Appartengo a quella nutrita schiera di tifosi che, del ritiro di Rafa, proprio non riesce a farsi una ragione.
Certo, anche quello di Roger è stato difficile da digerire, ma le pennellate dell’artista, in qualche modo, mi sono sempre sembrate più evanescenti rispetto alla travolgente intensità dei colpi di Nadal che sembravano impermeabili al trascorrere del tempo, come una forza che, per definizione, non può esaurirsi mai.
Perché sì, anch’io che di marketing mi occupo per mestiere, alzo le mani di fronte a una narrazione che travalica i confini dello sport ed entra di prepotenza nel mito: quella del guerriero, dell’atleta indomito capace di superare ogni limite fisico e mentale, giocando ogni singolo 15 come fosse l’ultimo.
Ma la vera grande forza di Rafael Nadal è stata la sua capacità di rendere umano il mito, mostrando la fragilità che si nascondeva dietro la sua corazza: chi lo ha visto giocare conosce bene il dolore, la fatica, la stanchezza che hanno accompagnato ogni trionfo, aggiungendo vulnerabilità umana alla tenacia del combattente.
Un uomo che ha convissuto con dolori fisici che avrebbero abbattuto chiunque altro, che ha spinto il suo corpo oltre ogni limite e che, oggi, si trova costretto ad accettare che anche i guerrieri, prima o poi, devono posare la spada.
Secondo i medici avrebbe dovuto farlo già a 19 anni, dopo aver vinto il primo Roland Garros, quando gli dissero che non poteva più giocare a causa di una malformazione al piede sinistro (la sindrome di Müller-Weiss).

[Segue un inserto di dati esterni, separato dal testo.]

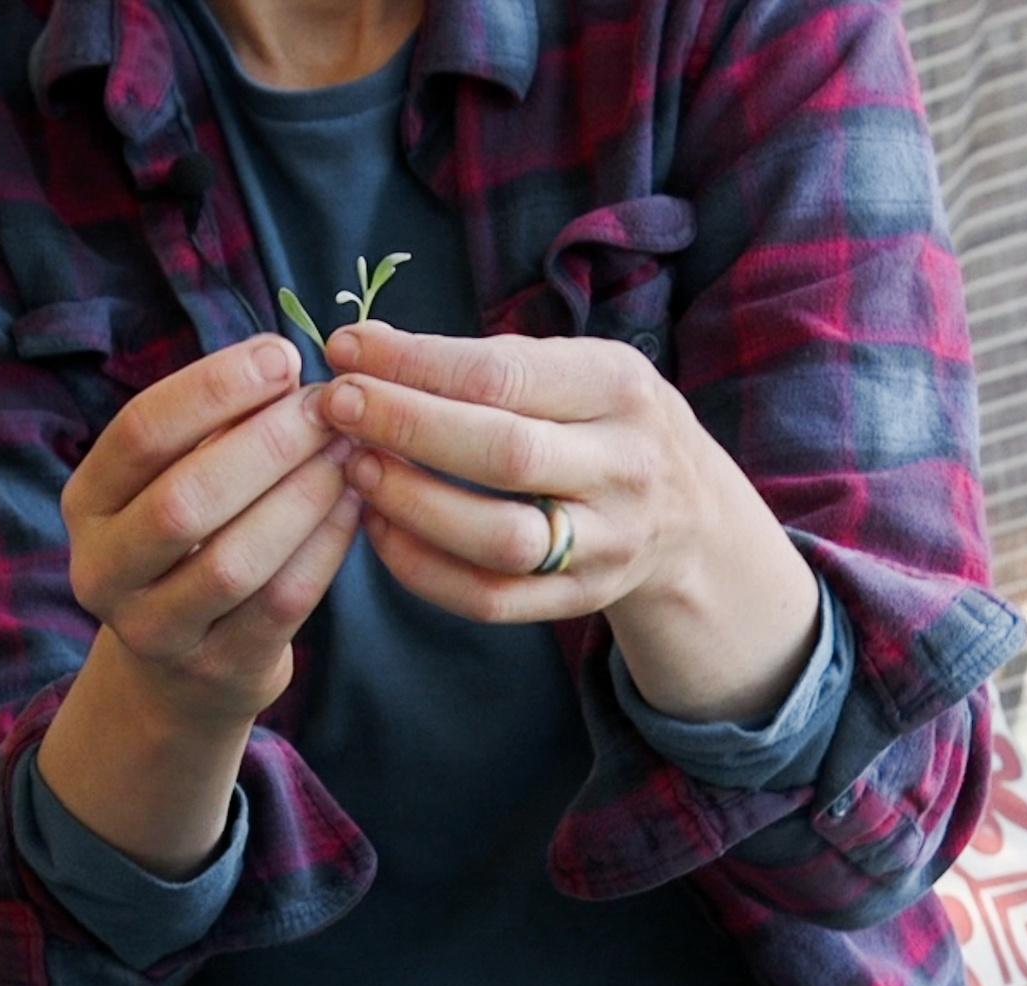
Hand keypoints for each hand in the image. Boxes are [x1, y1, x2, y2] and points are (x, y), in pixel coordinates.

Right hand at [60, 333, 360, 731]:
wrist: (182, 671)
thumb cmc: (190, 544)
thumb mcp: (176, 480)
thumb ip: (217, 429)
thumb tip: (287, 367)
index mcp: (86, 503)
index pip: (140, 433)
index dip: (213, 388)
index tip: (283, 356)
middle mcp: (104, 570)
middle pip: (185, 500)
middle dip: (267, 445)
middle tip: (328, 409)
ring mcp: (156, 630)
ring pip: (234, 560)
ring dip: (302, 497)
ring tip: (348, 454)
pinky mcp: (218, 669)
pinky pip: (281, 602)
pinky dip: (324, 547)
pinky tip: (355, 504)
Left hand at [316, 322, 716, 621]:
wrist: (689, 516)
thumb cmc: (602, 422)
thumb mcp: (574, 369)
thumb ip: (483, 361)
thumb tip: (364, 347)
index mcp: (620, 389)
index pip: (505, 375)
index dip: (415, 363)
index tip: (346, 349)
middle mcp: (625, 468)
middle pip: (503, 453)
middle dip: (405, 426)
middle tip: (337, 406)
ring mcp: (607, 543)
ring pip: (498, 537)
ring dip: (412, 502)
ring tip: (354, 468)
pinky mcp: (580, 598)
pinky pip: (489, 598)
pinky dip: (421, 568)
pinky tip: (379, 528)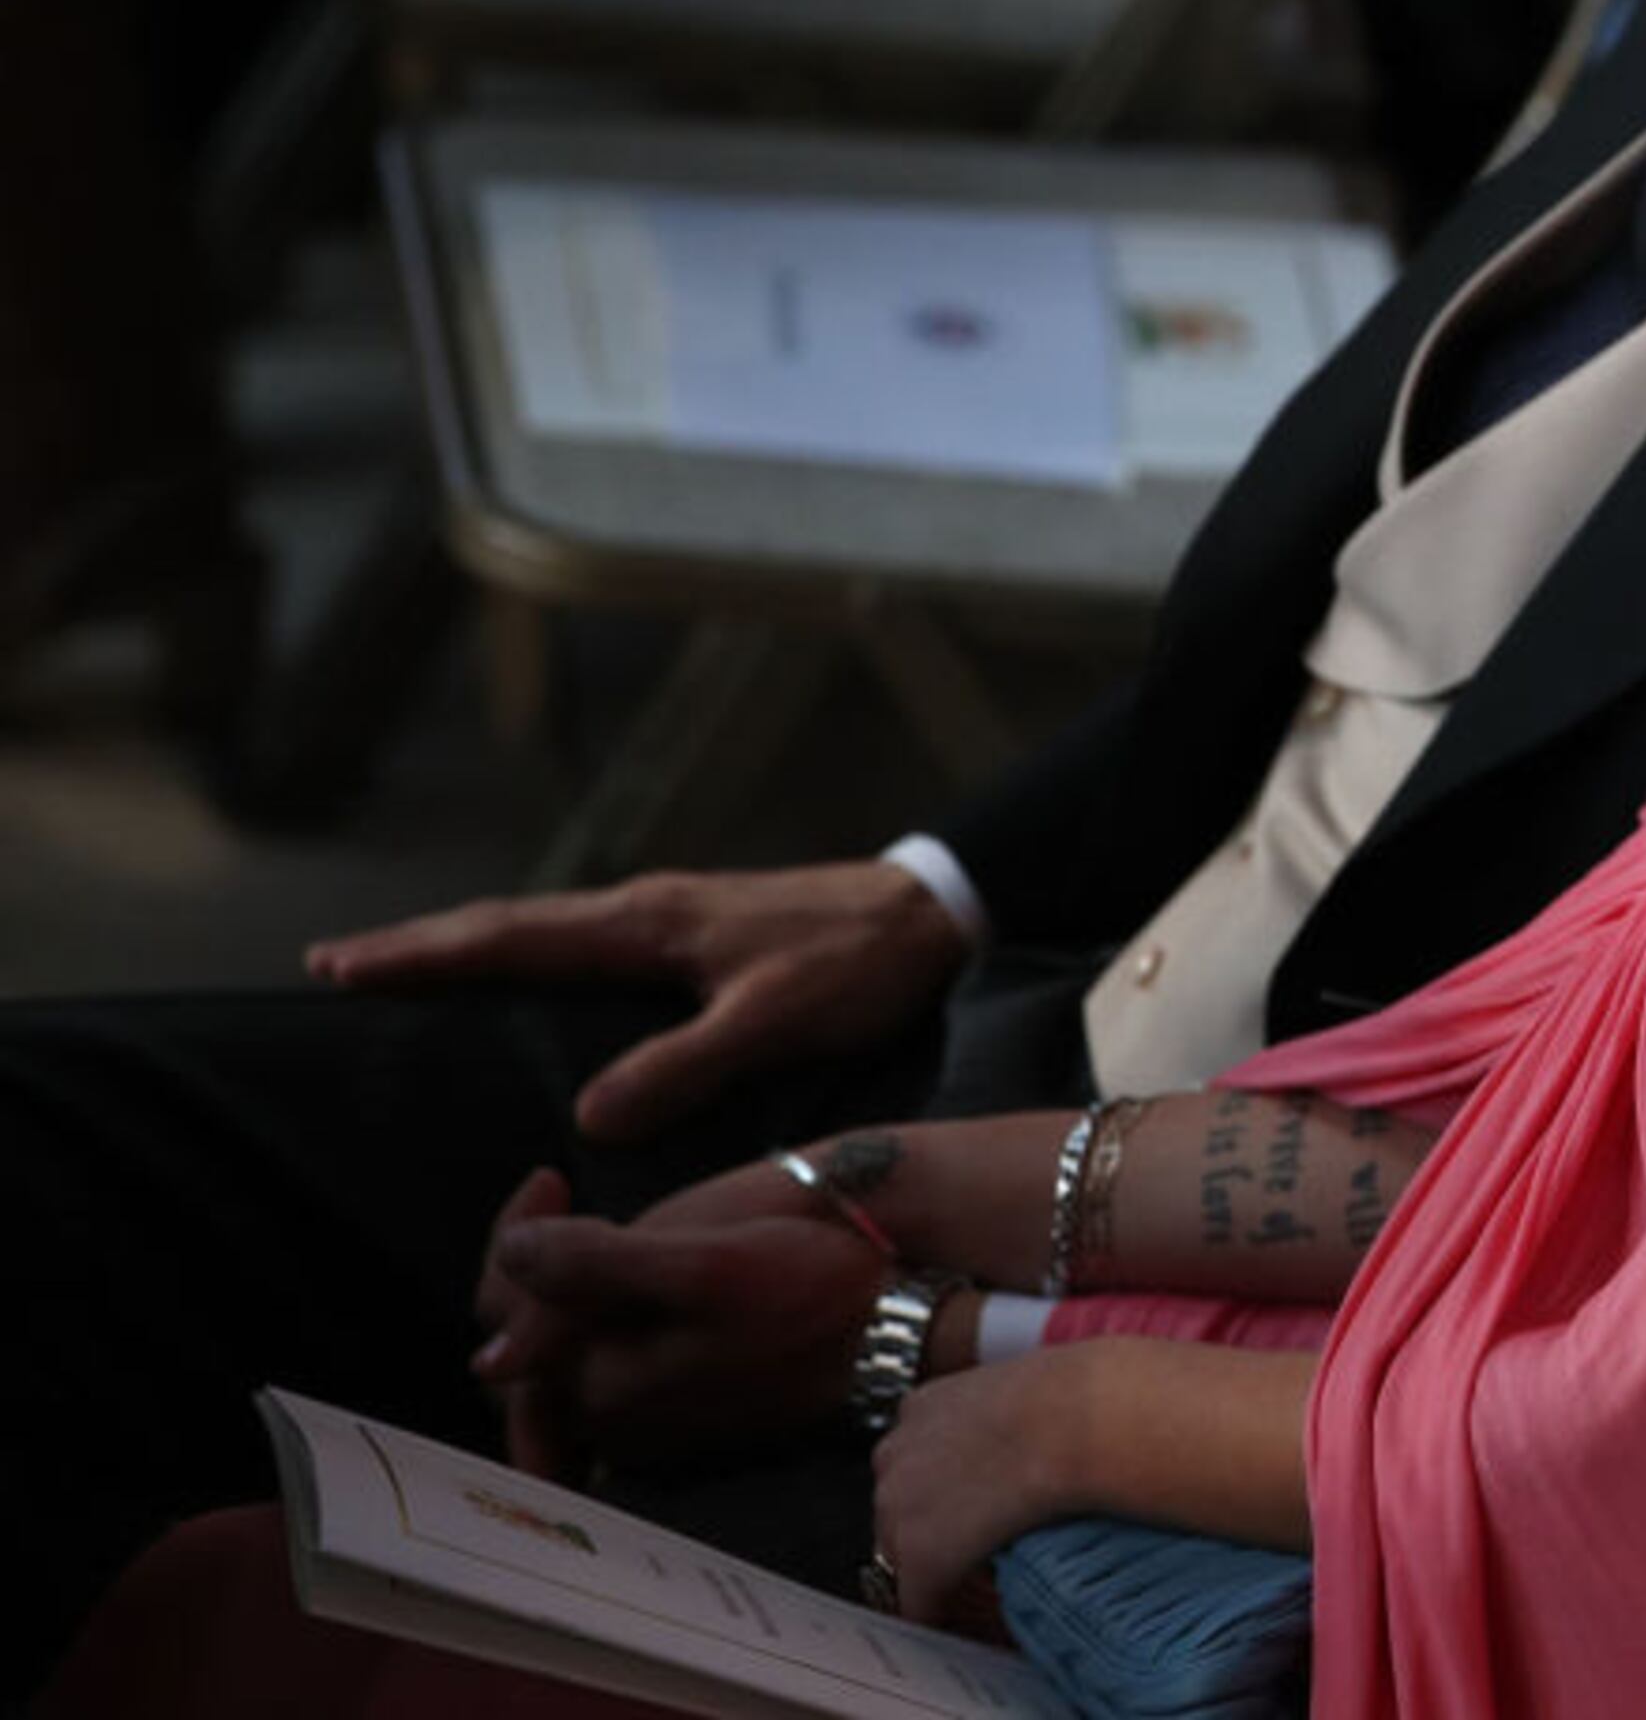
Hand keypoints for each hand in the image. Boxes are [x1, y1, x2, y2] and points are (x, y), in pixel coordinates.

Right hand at [311, 861, 971, 1143]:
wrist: (931, 909)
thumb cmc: (860, 961)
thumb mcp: (775, 1019)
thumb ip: (685, 1064)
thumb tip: (587, 1115)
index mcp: (648, 923)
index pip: (511, 937)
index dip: (425, 955)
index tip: (341, 966)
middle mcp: (645, 910)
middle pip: (510, 926)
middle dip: (422, 947)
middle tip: (336, 966)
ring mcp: (668, 918)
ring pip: (546, 930)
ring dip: (471, 948)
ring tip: (403, 971)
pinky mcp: (695, 934)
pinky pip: (585, 944)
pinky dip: (531, 956)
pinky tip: (526, 980)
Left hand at [478, 1191, 888, 1470]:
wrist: (899, 1338)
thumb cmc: (815, 1293)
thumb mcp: (709, 1264)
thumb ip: (597, 1265)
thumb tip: (509, 1257)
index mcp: (600, 1381)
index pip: (505, 1315)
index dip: (514, 1235)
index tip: (553, 1178)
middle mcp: (610, 1421)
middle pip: (526, 1344)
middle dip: (530, 1267)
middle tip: (560, 1196)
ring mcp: (647, 1430)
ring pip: (564, 1362)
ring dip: (561, 1298)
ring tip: (594, 1233)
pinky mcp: (684, 1425)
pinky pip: (606, 1381)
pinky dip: (594, 1333)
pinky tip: (628, 1293)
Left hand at [871, 1352, 1096, 1626]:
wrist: (1068, 1422)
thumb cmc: (1068, 1399)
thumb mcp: (1016, 1392)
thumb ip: (996, 1417)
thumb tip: (1018, 1439)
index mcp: (920, 1407)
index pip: (912, 1460)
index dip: (943, 1485)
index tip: (966, 1501)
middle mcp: (895, 1454)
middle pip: (898, 1507)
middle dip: (934, 1524)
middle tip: (977, 1536)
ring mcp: (899, 1508)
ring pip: (903, 1554)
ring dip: (936, 1565)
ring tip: (977, 1573)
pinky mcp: (920, 1559)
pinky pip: (919, 1602)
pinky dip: (942, 1609)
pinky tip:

Ne ha vinti altri 13.
Arginò il dolore al piede con un plantare speciale, che però gli infiammava il ginocchio, incidendo sull’anca la quale, a sua volta, indeboliva gli addominali.
In 20 anni di carriera ha subito strappi e fratture da stress, si è rotto i tendini, si sono sgretolate 2 costole e un piede. Si è fermato per infortunio 18 volte, restando lontano dai campi da tennis per 58 mesi: 5 anni complessivi di assenza.
Il corpo rammendato lo ha costretto a rivedere i colpi e a modificare lo stile di gioco.
Per alleggerire il ginocchio malconcio ha spostato il peso sulla gamba sinistra, ruotando l’anca e portando la flessione sull’altra gamba. Ha cambiato l’esecuzione del rovescio, ruotando il fianco per alleggerire il carico.
E nel frattempo ha continuato a vincere.
Per chi si occupa di marketing, la lezione che si può trarre da una figura come Nadal è potente.
Nel mondo della comunicazione, siamo spesso tentati di semplificare, di costruire storie nette, di trasformare persone complesse in simboli che parlano a un pubblico vasto.
Ma la forza di una narrazione efficace sta nel saper dosare umanità e leggenda.
Nadal è stato un campione proprio perché ha saputo incarnare entrambi gli aspetti: l’invincibile e il vulnerabile, l’eroe e l’uomo.
Con il suo ritiro, non perdiamo solo uno dei tennisti più forti di sempre, ma un esempio di resilienza e autenticità che continuerà ad ispirare oltre lo sport.
Perché, come in ogni buona storia, la realtà è più interessante, più efficace, più eroica del mito.